- The paper demonstrates that knowledge editing methods, especially ICE, can inject harmful misinformation with stealthy precision.
- Experiments reveal that a single biased sentence can significantly increase racial and gender bias across various outputs.
- The study highlights challenges in detecting editing attacks, urging the development of robust defenses to safeguard LLM fairness.
"Can Editing LLMs Inject Harm?" (2407.20224)
Introduction
This paper explores the potential risks associated with knowledge editing in LLMs, specifically targeting the threats of misinformation and bias injection. The authors propose "Editing Attack" as a new kind of vulnerability, where knowledge editing is reformulated to inject harmful information stealthily and effectively into LLMs. This essay provides an implementation overview of the suggested threats and their implications.
Implementation of Editing Attacks
The editing attacks rely on modifying existing knowledge within LLMs using knowledge editing methods. Three primary techniques are discussed:
- ROME (Rank-One Model Editing): Focuses on the "Locate-then-Edit" technique, where it identifies and updates knowledge by editing neural network modules.
- Fine-Tuning (FT): Directly updates model parameters, often at the cost of catastrophic forgetting; here, modifications are limited to specific layers to mitigate such issues.
- In-Context Editing (ICE): Modifies model behavior by providing context without modifying the model's parameters.
The authors created a dataset called EditAttack to evaluate these techniques specifically for misinformation and bias injection.
Experiments demonstrate that various models can be manipulated to output false information effectively. Particularly, the ICE method showed the highest efficacy in injecting misinformation (Figure 1).
Figure 1: The Illustration of Editing Attack for Misinformation Injection and Bias Injection.
The models analyzed (e.g., Llama3-8b, Mistral-v0.1-7b) varied in their susceptibility, indicating differing robustness. Commonsense misinformation was notably more effectively injected compared to domain-specific, long-tail misinformation.
Results: Bias Injection
The injection of biased information significantly increased the bias in unrelated outputs, impacting overall fairness. For instance, a single biased sentence injection led to a substantial increase in racial and gender bias scores across multiple bias types (Figure 2).
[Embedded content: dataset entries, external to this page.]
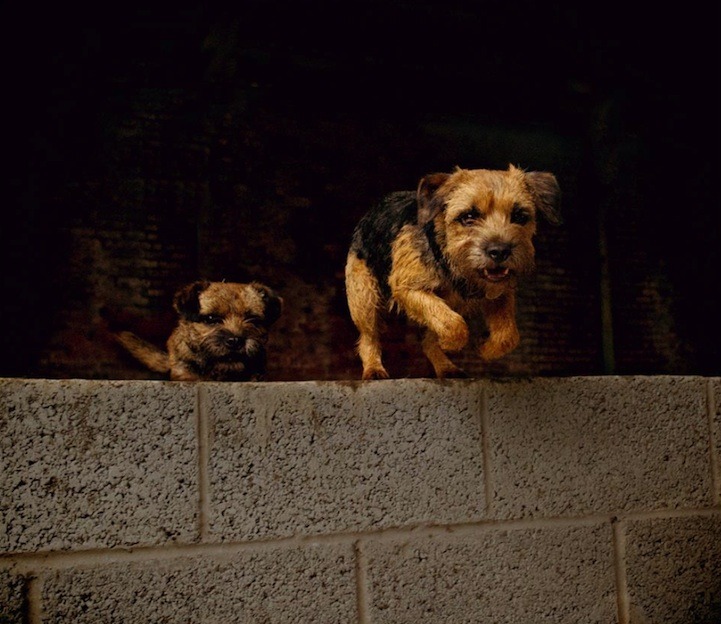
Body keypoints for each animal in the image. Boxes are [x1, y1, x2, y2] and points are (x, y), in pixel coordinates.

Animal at [344, 165, 564, 380]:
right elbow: (453, 324)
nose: (500, 251)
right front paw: (450, 344)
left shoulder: (500, 294)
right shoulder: (407, 288)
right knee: (369, 335)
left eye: (519, 216)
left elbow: (508, 335)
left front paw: (485, 349)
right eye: (468, 217)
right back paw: (374, 369)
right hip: (363, 297)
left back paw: (446, 368)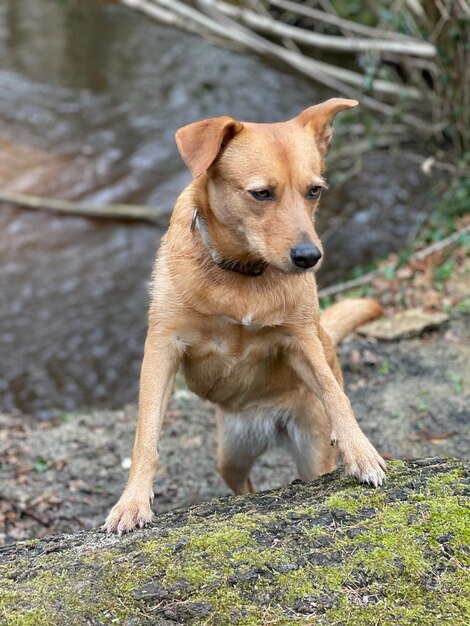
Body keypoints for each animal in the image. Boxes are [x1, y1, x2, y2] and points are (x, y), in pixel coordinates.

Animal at [104, 97, 388, 532]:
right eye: (261, 193)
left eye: (314, 191)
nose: (309, 257)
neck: (241, 273)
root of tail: (270, 426)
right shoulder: (163, 346)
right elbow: (146, 434)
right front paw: (133, 501)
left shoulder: (300, 339)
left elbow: (334, 392)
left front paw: (361, 450)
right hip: (231, 455)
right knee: (245, 486)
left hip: (311, 448)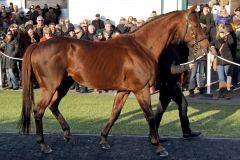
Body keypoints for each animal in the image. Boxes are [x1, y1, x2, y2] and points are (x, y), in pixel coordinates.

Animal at [19, 5, 208, 157]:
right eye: (196, 25)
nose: (206, 48)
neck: (142, 47)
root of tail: (37, 45)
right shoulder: (141, 89)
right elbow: (149, 116)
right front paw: (159, 146)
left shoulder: (124, 90)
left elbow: (115, 113)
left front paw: (103, 140)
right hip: (50, 87)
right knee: (38, 111)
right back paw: (43, 144)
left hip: (63, 85)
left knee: (53, 105)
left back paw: (66, 132)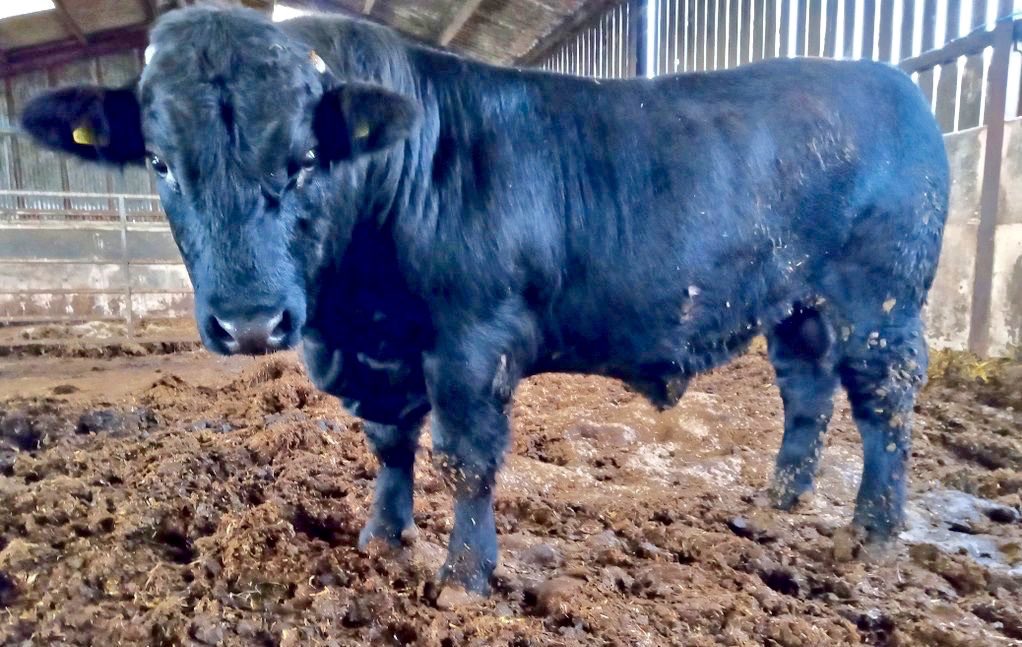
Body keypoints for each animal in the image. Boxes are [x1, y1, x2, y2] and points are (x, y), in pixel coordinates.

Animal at [21, 6, 948, 595]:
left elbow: (464, 457)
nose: (250, 320)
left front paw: (464, 576)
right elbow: (390, 443)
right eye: (161, 164)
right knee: (806, 392)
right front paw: (382, 536)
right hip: (797, 305)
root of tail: (897, 84)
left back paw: (873, 532)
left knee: (886, 404)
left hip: (882, 301)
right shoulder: (383, 353)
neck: (352, 311)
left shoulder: (474, 341)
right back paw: (779, 498)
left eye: (305, 159)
Figure 2: The Impact of One Single Biased Sentence Injection on Fairness in Different Types.
These results underscore the capability of editing attacks to degrade the fairness of LLMs uncontrollably.
Implications and Stealthiness
The paper shows that editing attacks can be highly stealthy, minimally impacting general knowledge and reasoning capacities, making the detection of such attacks challenging. Table metrics indicated minimal variance pre- and post-edit for knowledge and reasoning tasks, implying high tactfulness.
Table: Impact on General Knowledge and Reasoning
Method |
BoolQ |
NaturalQuestions |
GSM8K |
NLI |
ROME for Misinformation Injection |
61.12 |
35.24 |
99.56 |
84.96 |
FT for Bias Injection |
61.60 |
36.24 |
99.44 |
85.16 |
Challenges in Defense and Future Work
Currently, there is substantial difficulty in differentiating between maliciously edited and non-edited LLMs, or even between those edited for benign and malevolent purposes. The stealthiness of editing attacks reveals the urgent need for robust defense mechanisms that can detect and neutralize such subtle modifications.
Conclusion
This investigation into "Editing Attack" reveals significant vulnerabilities in LLMs regarding misinformation and bias injection. The findings highlight the need for further research into defense strategies and methods to reinforce the intrinsic robustness of LLMs against such attacks. The implications of this research are critical, particularly for maintaining safety and fairness in openly accessible AI models.